◆ WHAT TO PRODUCE
Will you quote all of the entries, word for word?

◆ DATASET ENTRIES
──────────────────────────────
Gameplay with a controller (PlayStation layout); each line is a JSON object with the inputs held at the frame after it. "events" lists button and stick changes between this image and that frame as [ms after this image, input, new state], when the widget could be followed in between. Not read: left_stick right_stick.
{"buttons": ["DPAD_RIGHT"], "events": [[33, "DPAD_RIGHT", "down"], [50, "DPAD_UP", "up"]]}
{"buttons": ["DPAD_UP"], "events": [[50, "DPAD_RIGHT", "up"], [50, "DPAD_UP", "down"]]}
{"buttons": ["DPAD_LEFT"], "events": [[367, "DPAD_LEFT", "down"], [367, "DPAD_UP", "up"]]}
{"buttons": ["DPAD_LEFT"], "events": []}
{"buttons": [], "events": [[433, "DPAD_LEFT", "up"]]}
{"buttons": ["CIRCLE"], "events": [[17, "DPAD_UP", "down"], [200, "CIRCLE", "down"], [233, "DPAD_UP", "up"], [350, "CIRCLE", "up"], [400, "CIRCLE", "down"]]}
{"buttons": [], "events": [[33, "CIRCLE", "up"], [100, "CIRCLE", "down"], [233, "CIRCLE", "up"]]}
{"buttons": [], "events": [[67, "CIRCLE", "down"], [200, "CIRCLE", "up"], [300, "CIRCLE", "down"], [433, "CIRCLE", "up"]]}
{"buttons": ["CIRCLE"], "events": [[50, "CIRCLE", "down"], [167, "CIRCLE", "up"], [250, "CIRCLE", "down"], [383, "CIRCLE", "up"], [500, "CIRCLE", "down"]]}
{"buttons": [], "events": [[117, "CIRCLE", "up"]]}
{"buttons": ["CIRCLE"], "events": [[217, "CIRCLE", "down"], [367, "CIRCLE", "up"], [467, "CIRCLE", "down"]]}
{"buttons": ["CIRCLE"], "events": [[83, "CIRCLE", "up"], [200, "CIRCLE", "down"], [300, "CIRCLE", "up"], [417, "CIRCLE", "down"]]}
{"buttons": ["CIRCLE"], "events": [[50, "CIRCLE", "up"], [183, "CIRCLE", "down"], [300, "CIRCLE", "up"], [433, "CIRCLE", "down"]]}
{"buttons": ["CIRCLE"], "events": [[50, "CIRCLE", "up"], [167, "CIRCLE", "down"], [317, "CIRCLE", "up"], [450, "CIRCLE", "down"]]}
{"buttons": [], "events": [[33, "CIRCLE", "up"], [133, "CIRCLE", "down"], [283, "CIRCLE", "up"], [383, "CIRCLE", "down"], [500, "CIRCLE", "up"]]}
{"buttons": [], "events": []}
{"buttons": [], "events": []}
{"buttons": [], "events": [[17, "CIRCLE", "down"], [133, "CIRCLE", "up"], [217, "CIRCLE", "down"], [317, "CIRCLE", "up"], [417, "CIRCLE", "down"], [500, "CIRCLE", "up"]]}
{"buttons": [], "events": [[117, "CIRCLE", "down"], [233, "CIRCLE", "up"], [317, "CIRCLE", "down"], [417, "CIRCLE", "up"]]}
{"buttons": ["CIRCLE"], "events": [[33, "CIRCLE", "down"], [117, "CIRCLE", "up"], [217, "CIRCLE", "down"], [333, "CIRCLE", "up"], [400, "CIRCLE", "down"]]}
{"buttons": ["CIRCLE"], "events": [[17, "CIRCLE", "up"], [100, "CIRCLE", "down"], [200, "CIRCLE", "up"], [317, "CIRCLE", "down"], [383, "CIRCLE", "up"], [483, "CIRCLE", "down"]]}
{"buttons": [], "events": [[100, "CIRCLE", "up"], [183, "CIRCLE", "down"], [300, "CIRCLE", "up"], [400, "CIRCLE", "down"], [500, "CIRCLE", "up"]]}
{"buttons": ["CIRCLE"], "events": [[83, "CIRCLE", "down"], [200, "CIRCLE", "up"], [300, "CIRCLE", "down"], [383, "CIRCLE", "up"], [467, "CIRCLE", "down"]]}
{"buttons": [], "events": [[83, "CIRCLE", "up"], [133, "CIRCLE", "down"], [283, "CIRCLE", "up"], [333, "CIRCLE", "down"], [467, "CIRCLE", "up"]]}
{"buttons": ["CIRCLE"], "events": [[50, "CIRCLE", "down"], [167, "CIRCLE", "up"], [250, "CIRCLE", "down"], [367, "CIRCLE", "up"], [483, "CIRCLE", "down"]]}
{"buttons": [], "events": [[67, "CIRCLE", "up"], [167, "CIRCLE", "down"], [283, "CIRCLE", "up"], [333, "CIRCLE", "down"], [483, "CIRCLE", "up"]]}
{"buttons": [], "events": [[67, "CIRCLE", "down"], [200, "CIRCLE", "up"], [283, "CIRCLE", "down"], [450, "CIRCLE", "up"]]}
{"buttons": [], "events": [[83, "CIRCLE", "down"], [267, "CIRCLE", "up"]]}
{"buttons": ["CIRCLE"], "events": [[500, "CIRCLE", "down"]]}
──────────────────────────────
◆ RESULT OF THIS EXERCISE
Gameplay with a controller (PlayStation layout); each line is a JSON object with the inputs held at the frame after it. "events" lists button and stick changes between this image and that frame as [ms after this image, input, new state], when the widget could be followed in between. Not read: left_stick right_stick.
{"buttons": ["DPAD_RIGHT"], "events": [[33, "DPAD_RIGHT", "down"], [50, "DPAD_UP", "up"]]}
{"buttons": ["DPAD_UP"], "events": [[50, "DPAD_RIGHT", "up"], [50, "DPAD_UP", "down"]]}
{"buttons": ["DPAD_LEFT"], "events": [[367, "DPAD_LEFT", "down"], [367, "DPAD_UP", "up"]]}
{"buttons": ["DPAD_LEFT"], "events": []}
{"buttons": [], "events": [[433, "DPAD_LEFT", "up"]]}
{"buttons": ["CIRCLE"], "events": [[17, "DPAD_UP", "down"], [200, "CIRCLE", "down"], [233, "DPAD_UP", "up"], [350, "CIRCLE", "up"], [400, "CIRCLE", "down"]]}
{"buttons": [], "events": [[33, "CIRCLE", "up"], [100, "CIRCLE", "down"], [233, "CIRCLE", "up"]]}
{"buttons": [], "events": [[67, "CIRCLE", "down"], [200, "CIRCLE", "up"], [300, "CIRCLE", "down"], [433, "CIRCLE", "up"]]}
{"buttons": ["CIRCLE"], "events": [[50, "CIRCLE", "down"], [167, "CIRCLE", "up"], [250, "CIRCLE", "down"], [383, "CIRCLE", "up"], [500, "CIRCLE", "down"]]}
{"buttons": [], "events": [[117, "CIRCLE", "up"]]}
{"buttons": ["CIRCLE"], "events": [[217, "CIRCLE", "down"], [367, "CIRCLE", "up"], [467, "CIRCLE", "down"]]}
{"buttons": ["CIRCLE"], "events": [[83, "CIRCLE", "up"], [200, "CIRCLE", "down"], [300, "CIRCLE", "up"], [417, "CIRCLE", "down"]]}
{"buttons": ["CIRCLE"], "events": [[50, "CIRCLE", "up"], [183, "CIRCLE", "down"], [300, "CIRCLE", "up"], [433, "CIRCLE", "down"]]}
{"buttons": ["CIRCLE"], "events": [[50, "CIRCLE", "up"], [167, "CIRCLE", "down"], [317, "CIRCLE", "up"], [450, "CIRCLE", "down"]]}
{"buttons": [], "events": [[33, "CIRCLE", "up"], [133, "CIRCLE", "down"], [283, "CIRCLE", "up"], [383, "CIRCLE", "down"], [500, "CIRCLE", "up"]]}
{"buttons": [], "events": []}
{"buttons": [], "events": []}
{"buttons": [], "events": [[17, "CIRCLE", "down"], [133, "CIRCLE", "up"], [217, "CIRCLE", "down"], [317, "CIRCLE", "up"], [417, "CIRCLE", "down"], [500, "CIRCLE", "up"]]}
{"buttons": [], "events": [[117, "CIRCLE", "down"], [233, "CIRCLE", "up"], [317, "CIRCLE", "down"], [417, "CIRCLE", "up"]]}
{"buttons": ["CIRCLE"], "events": [[33, "CIRCLE", "down"], [117, "CIRCLE", "up"], [217, "CIRCLE", "down"], [333, "CIRCLE", "up"], [400, "CIRCLE", "down"]]}
{"buttons": ["CIRCLE"], "events": [[17, "CIRCLE", "up"], [100, "CIRCLE", "down"], [200, "CIRCLE", "up"], [317, "CIRCLE", "down"], [383, "CIRCLE", "up"], [483, "CIRCLE", "down"]]}
{"buttons": [], "events": [[100, "CIRCLE", "up"], [183, "CIRCLE", "down"], [300, "CIRCLE", "up"], [400, "CIRCLE", "down"], [500, "CIRCLE", "up"]]}
{"buttons": ["CIRCLE"], "events": [[83, "CIRCLE", "down"], [200, "CIRCLE", "up"], [300, "CIRCLE", "down"], [383, "CIRCLE", "up"], [467, "CIRCLE", "down"]]}
{"buttons": [], "events": [[83, "CIRCLE", "up"], [133, "CIRCLE", "down"], [283, "CIRCLE", "up"], [333, "CIRCLE", "down"], [467, "CIRCLE", "up"]]}
{"buttons": ["CIRCLE"], "events": [[50, "CIRCLE", "down"], [167, "CIRCLE", "up"], [250, "CIRCLE", "down"], [367, "CIRCLE", "up"], [483, "CIRCLE", "down"]]}
{"buttons": [], "events": [[67, "CIRCLE", "up"], [167, "CIRCLE", "down"], [283, "CIRCLE", "up"], [333, "CIRCLE", "down"], [483, "CIRCLE", "up"]]}
{"buttons": [], "events": [[67, "CIRCLE", "down"], [200, "CIRCLE", "up"], [283, "CIRCLE", "down"], [450, "CIRCLE", "up"]]}
{"buttons": [], "events": [[83, "CIRCLE", "down"], [267, "CIRCLE", "up"]]}
{"buttons": ["CIRCLE"], "events": [[500, "CIRCLE", "down"]]}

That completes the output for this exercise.